Speaking to the question “Is God relevant to the 21st Century?,” Rev. Graham dealt with three issues. First, human evil and the self-destructive habits that we cannot break. Graham’s answer?: The Bible says that the problem lies within the human heart and God alone can help us.

Billy Graham told his listeners that each one of them, whether they know it or not, yearns for God. He recalled Raisa Gorbachev  once telling him, “You know I’m an atheist, but I cannot help but feel there is more out there.”

The second issue for Graham is human suffering. “I’ve never met a person in the whole world,” he said, “who didn’t have a problem.” But King David in the Bible suffered more than most people, yet he could ultimately say “The Lord is my shepherd.”

And, finally, comes death. Of his own, this confident evangelist says, “Right now, if I died, I know where I would go.”

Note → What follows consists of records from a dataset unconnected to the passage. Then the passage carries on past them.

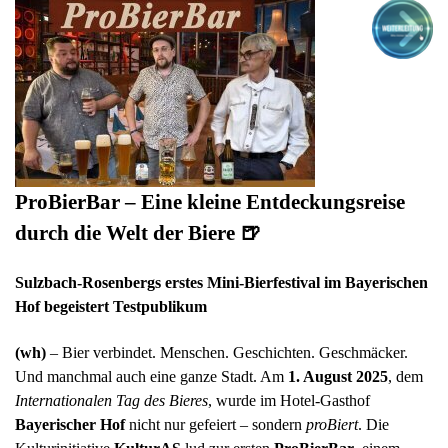
ProBierBar – Eine kleine Entdeckungsreise
durch die Welt der Biere
🍺
Sulzbach-Rosenbergs erstes Mini-Bierfestival im Bayerischen
Hof begeistert Testpublikum
(wh)
– Bier verbindet. Menschen. Geschichten. Geschmäcker.
Und manchmal auch eine ganze Stadt. Am
1. August 2025
, dem
Internationalen Tag des Bieres
, wurde im Hotel-Gasthof
Bayerischer Hof
nicht nur gefeiert – sondern
proBiert
. Die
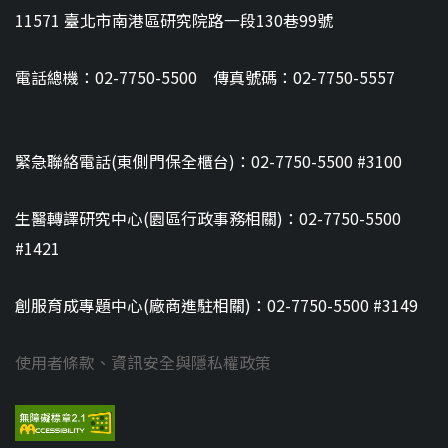
11571 臺北市南港區研究院路一段130巷99號
電話總機：02-7750-5500 傳真號碼：02-7750-5557
緊急聯絡電話(東側門保全櫃台)：02-7750-5500 #3100
生醫轉譯研究中心(園區行政事務相關)：02-7750-5500
#1421
創服育成專題中心(廠商進駐相關)：02-7750-5500 #3149
使用者條款、資訊安全與隱私權政策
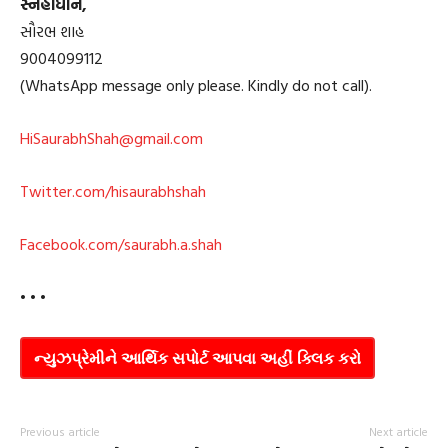
સ્નેહાધીન,
સૌરભ શાહ
9004099112
(WhatsApp message only please. Kindly do not call).
HiSaurabhShah@gmail.com
Twitter.com/hisaurabhshah
Facebook.com/saurabh.a.shah
• • •
ન્યુઝપ્રેમીને આર્થિક સપોર્ટ આપવા અહીં ક્લિક કરો
Previous article
Next article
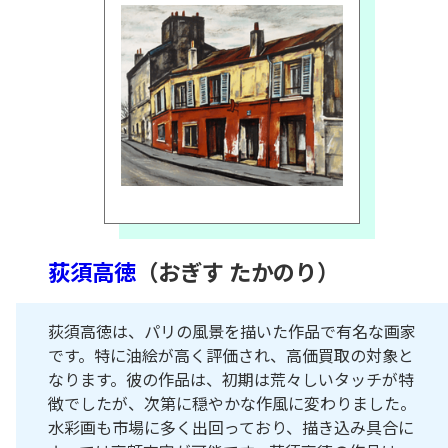
荻須高徳
（おぎす たかのり）
荻須高徳は、パリの風景を描いた作品で有名な画家
です。特に油絵が高く評価され、高価買取の対象と
なります。彼の作品は、初期は荒々しいタッチが特
徴でしたが、次第に穏やかな作風に変わりました。
水彩画も市場に多く出回っており、描き込み具合に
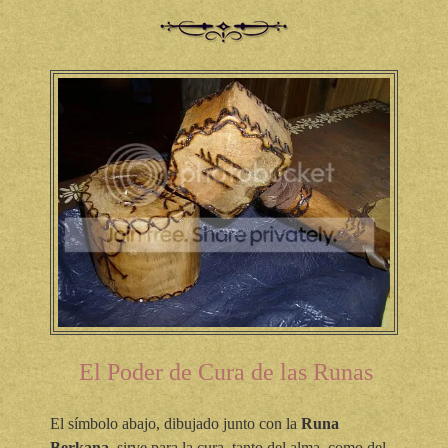
El Poder de Cura de las Runas
El símbolo abajo, dibujado junto con la
Runa
Berkana
, sirve para la cura, tanto del alma, como del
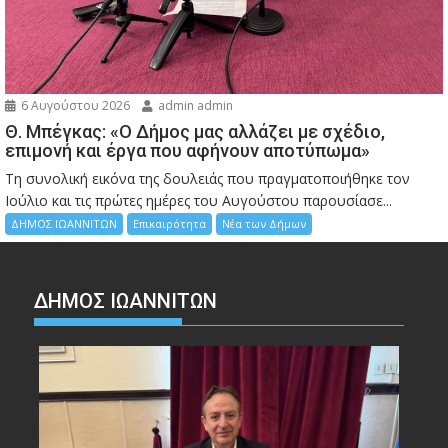
6 Αυγούστου 2026
admin admin
Θ. Μπέγκας: «Ο Δήμος μας αλλάζει με σχέδιο,
επιμονή και έργα που αφήνουν αποτύπωμα»
Τη συνολική εικόνα της δουλειάς που πραγματοποιήθηκε τον
Ιούλιο και τις πρώτες ημέρες του Αυγούστου παρουσίασε...
ΔΗΜΟΣ ΙΩΑΝΝΙΤΩΝ
Επικαιρότητα
Νέα των Δήμων
ΔΗΜΟΣ ΙΩΑΝΝΙΤΩΝ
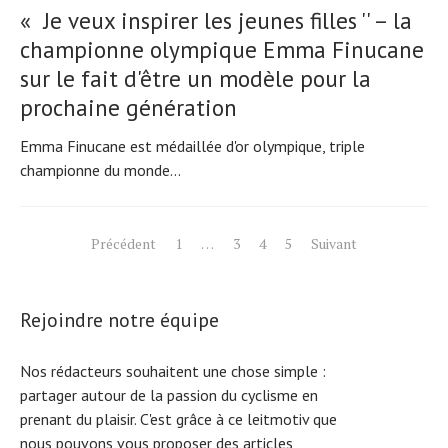
« Je veux inspirer les jeunes filles '' – la
championne olympique Emma Finucane
sur le fait d'être un modèle pour la
prochaine génération
Emma Finucane est médaillée d'or olympique, triple
championne du monde...
Pagination
Précédent
1
…
3
4
5
Suivant
des
publications
Rejoindre notre équipe
Nos rédacteurs souhaitent une chose simple :
partager autour de la passion du cyclisme en
prenant du plaisir. C'est grâce à ce leitmotiv que
nous pouvons vous proposer des articles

Graham recommends this prayer of repentance: “God, I’ve broken your laws, by faith I give myself to you.” In response, he says that “God will come into your life and change it.”

The question period drew from students and others fervent expressions of esteem for the man. A divinity school student told him: “I love you, man of God.” Another person said, “Billy Graham is the most popular person in the eyes of man and God.”

A graduate student asked a challenging question: “Did your ministry avoid the big public issues?” Graham offered a disarming response saying “We cannot judge a man’s life until it’s completed. So many things I now wish I had done differently.”

The same divinity school student mentioned above asked a question that also challenged the Christian evangelist. “How does one make the call for Jesus Christ in an inter-faith environment?” To this Graham did not have much to say beyond “It’s the life you live.”

Pushing the same theme further another student asked, “Will God forget all who do not believe in Jesus Christ?” Graham replied that “God is a God of love and mercy, forgiveness and judgment.” He then added that the question itself can only be answered by God.

The session concluded with further praise for the world-famous evangelist, the friend and counselor to nine United States presidents. Said Alan Simpson: “I’d rather see a sermon any day instead of hearing one.”